И он оказался на солнечной стороне, в своей истории.
Потом Ахматова уехала. Поцеловала: «Храни вас Бог».
Опустело, все забывается, кроме слов, Ахматова: «И поступить в университет», Надежда Мандельштам: «Будешь и ты в университете! Может быть, даже самого Гудзия увидишь…», Шкловский: «Идите в университет. Иначе вам не о чем будет писать», Андроников: «Университет, как консерватория, учит играть гаммы: до, ре, ми, фа, соль… Но одни, пользуясь этими гаммами, играют Моцарта или Баха, а другие…», Шкловский: «Важен не университет, а среда», Ахматова:
– Мы все учились с голоса… Было кого слушать.
– А нам что же делать? – спросил я.
– А вам надо поступать в университет и все начинать сначала.
Они приговорили и уехали. Бабаев сделал, как сказали. Не студентом, так преподавателем (как Шах), но что он там встретил, в университете московском государственном, куда его гнали люди, учившиеся до революции, почему повторял (и с каким настроением?) некрасовское:
Будешь в университете -
Сон свершится наяву!
Я не знаю. Сразу в МГУ не вышло, учился там, в Ташкенте, и дернули памятливые люди, когда государи запретили Ахматову и Зощенко: «Мы знаем, что она тебя любила. Расскажи на собрании о вредном влиянии, которое на тебя оказала Ахматова». Надо платить, он спускался по лестнице и плакал, платить надо, девятнадцать лет, та самая судьба, от которой все зависит. Ну что? Бабаев пустился на хитрость (не умел, и никогда потом) – в отделе кадров оставил заявление: прошу перевести в экстернатуру в связи с тяжелым материальным положением, сложившимся из-за смерти отца. Ага, сказали ему, погуляй, через час зайдешь, и отчислили – в школе на окраине Ташкента появился новый учитель младших классов.

===

Условие задания: Как в приведенном отрывке Шкловский объясняет свой совет «Идите в университет»? Ответьте одним-двумя предложениями.

[Текст, извлеченный со страницы]
===

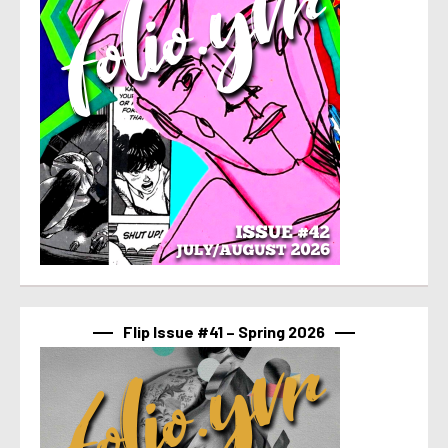
Flip Issue #41 – Spring 2026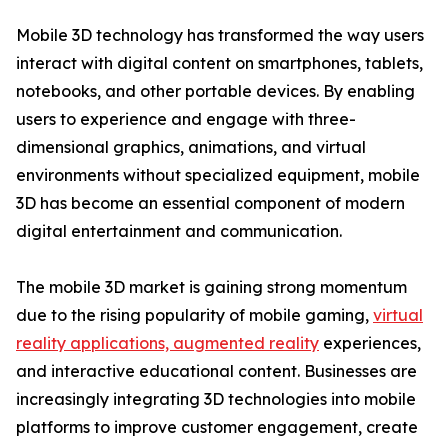
Mobile 3D technology has transformed the way users
interact with digital content on smartphones, tablets,
notebooks, and other portable devices. By enabling
users to experience and engage with three-
dimensional graphics, animations, and virtual
environments without specialized equipment, mobile
3D has become an essential component of modern
digital entertainment and communication.
The mobile 3D market is gaining strong momentum
due to the rising popularity of mobile gaming,
virtual
reality applications, augmented reality
experiences,
and interactive educational content. Businesses are
increasingly integrating 3D technologies into mobile
platforms to improve customer engagement, create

===

Поле ответа: Шкловский объясняет, что без университета Бабаеву не о чем будет писать.